Ask two questions. First: do teams that understand the platform well still find workarounds? If yes, it's a product problem — the capability doesn't fit the use case. Second: are bypass rates going up while features are being shipped? If yes, you're building for the platform's vision rather than user needs. Technical problems disappear when you fix the code; product problems persist regardless of code quality.

Is this 'platform as product' approach only relevant for large organisations like Sony?

No — the feedback loop breakdown Sony described (building without measuring adoption) happens at 5 engineers as easily as at 500. The scale determines the complexity of the symptoms, not the underlying cause. Small platform teams benefit from product thinking even more, because wasted effort on unused capabilities is proportionally more damaging when the team is small.

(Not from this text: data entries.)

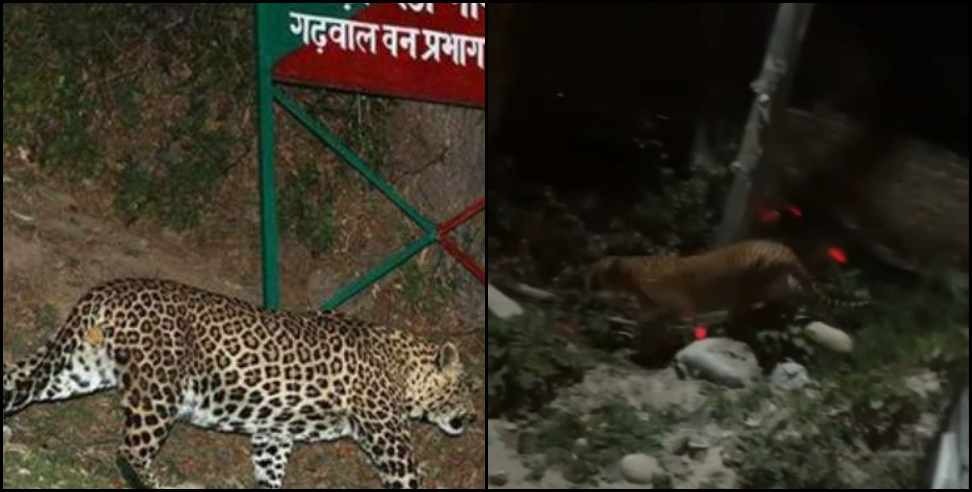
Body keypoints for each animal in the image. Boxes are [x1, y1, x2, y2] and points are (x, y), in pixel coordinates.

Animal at [1, 276, 480, 488]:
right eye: (464, 389)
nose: (474, 418)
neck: (404, 367)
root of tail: (106, 290)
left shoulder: (273, 435)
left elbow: (269, 475)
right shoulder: (389, 440)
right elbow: (408, 478)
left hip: (78, 367)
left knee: (17, 379)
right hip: (160, 390)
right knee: (129, 452)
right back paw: (154, 483)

How does the sociotechnical framing connect to day-to-day platform work?

Sociotechnical means the technical and organisational systems are coupled — you can't improve one without considering the other. In practice: every architectural decision has a team interaction implication. Adding a new capability changes who needs to coordinate and how. If you design the architecture without mapping the coordination impact, you'll ship clean code into a messy coordination pattern and wonder why adoption is slow.

What metric would you watch first to know if the product-thinking shift is working?

Exception volume — the count of teams requesting direct access, custom deployment paths, or policy exemptions. If the platform is working as a product, exceptions should decrease as capabilities improve. If exceptions are growing alongside feature delivery, the platform is solving problems teams don't have while missing ones they do. Track it quarterly.